Borgerhout: Wie Vindt het Warm Water Uit?

In Borgerhout ontstond opwinding omdat het gerucht de ronde doet dat uitbaters van horecazaken onder druk worden gezet om aan klanten geen alcohol meer te schenken. Politici van allerlei pluimage laten hun licht over het probleem schijnen, waarbij druk wordt gespeculeerd: Is er nu spraken van dwang en zo ja, van doet dit dan?

Youssef Slassi, Antwerps politicus, wilde het zelf wel eens weten en trok de wijk in om na enkele gesprekken met uitbaters met goed nieuws naar huis te komen: Van dwang is geen spraken, uitbaters kiezen er zelf voor omdat ze een voornamelijk allochtoon publiek willen bereiken dat als moslim geen alcohol drinkt. Robert Voorhamme houdt nog iedere mogelijkheid open. Volgens hem doet het ontbreken van een officiële klacht toch twijfelen aan het bestaan van druk onderling tussen Antwerpse moslims.

Er bekruipt mij steeds sterker het gevoel dat er, wat radicalisering in Antwerpen betreft, binnen het stadhuis echt geen beleid rond deze problematiek is en inzicht  ontbreekt om daar werk van te maken. Tot die conclusie komt menig lezer van diverse kranten die de uitlatingen van politici in Antwerpen volgen. Maar even terug naar Slassi, hoe zit het met allochtone eettentjes en oude Vlamingen?

Of een Turkse of Marokkaanse eettent al of niet ook oude Vlamingen bereikt, is afhankelijk van de inspanning die ervoor gedaan wordt.

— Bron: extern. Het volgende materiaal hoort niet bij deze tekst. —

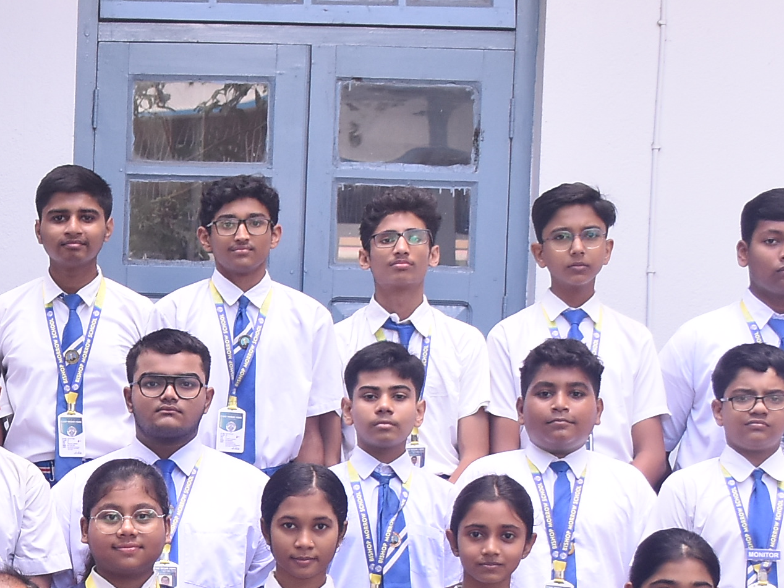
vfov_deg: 11.1
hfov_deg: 14.3
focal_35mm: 133
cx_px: -180
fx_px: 3012
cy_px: 569
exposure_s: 1/160
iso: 500
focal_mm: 26
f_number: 5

En zaak met een iets betere inrichting dan een voetbalkantine uit de jaren vijftig, met frisse pint en glas wijn op de kaart en personeel dat ook Nederlandstalig is, bereikt de hele buurt en heeft een divers publiek. Er zijn genoeg zaken in Antwerpen die dit bewijzen. Zaken waar het personeel slecht de taal spreekt, geen glaasje wijn op de kaart staat, bereiken veel minder diversiteit. Het is dan ook absurd van Slassi om te zeggen dat het omgekeerd is, dat alcohol geschrapt wordt omdat de Vlaming toch niet komt.

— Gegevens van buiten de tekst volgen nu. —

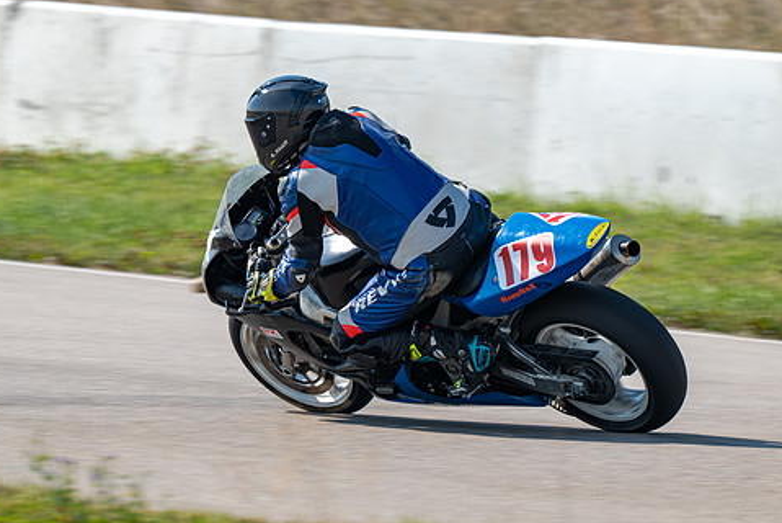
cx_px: 372
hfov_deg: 2.8
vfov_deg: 1.9
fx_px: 15779
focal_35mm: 726
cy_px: 254
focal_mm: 600
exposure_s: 1/250
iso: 180
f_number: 11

Over alcohol en moslims moeten we het ook eens hebben. De indruk wordt steeds gewekt dat moslims geen alcohol drinken, terwijl de lokale Turkse en Marokkaanse vzw’s vol zitten met heren die echt geen thee voor hun neus hebben staan! In werkelijkheid drinken heel veel moslims alcohol, tenminste mannen, over dames is veel minder een duidelijk beeld te krijgen, omdat hun toegang tot “publiek” leven nu eenmaal niet gelijk zijn aan dat van mannen. De meeste van deze vzw’s hebben een of andere dame uit een Oost-Europees land achter de bar staan. Naima heeft andere dingen te doen dan een biertje schenken.

Het is dus echt onjuist om te veronderstellen dat enkel “oude” Vlamingen aan het bier bij de pita of taghin willen. Onze “nieuwe Vlaming” wil dit evenzeer, als de kans tenminste geboden wordt dit in alle rust te doen, zonder door betweterige broeders op de vingers getikt of aangesproken te worden. En daar wringt dan ook het schoentje.

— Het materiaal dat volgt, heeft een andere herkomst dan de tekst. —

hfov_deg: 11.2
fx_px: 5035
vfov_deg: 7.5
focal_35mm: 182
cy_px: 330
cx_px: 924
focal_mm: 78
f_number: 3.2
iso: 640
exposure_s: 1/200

Ik vind het bijzonder verontrustend dat het voltallige stadhuis zo volslagen wereldvreemd reageert op het “Borgerhoutse probleem.” Mochten politici weten wat er in hun stad beweegt, zouden ze op zijn minst onder de aandacht brengen dat het helemaal niet om een “Borgerhouts probleem” gaat.

Het gaat over een probleem binnen alle Europese steden die een hoog aantal moslims onder hun bevolking tellen. Daarvan willen vele moslims gewoon samenleven met anderen. Maar mogen zij dat ook, of is dit juist de kern van het probleem?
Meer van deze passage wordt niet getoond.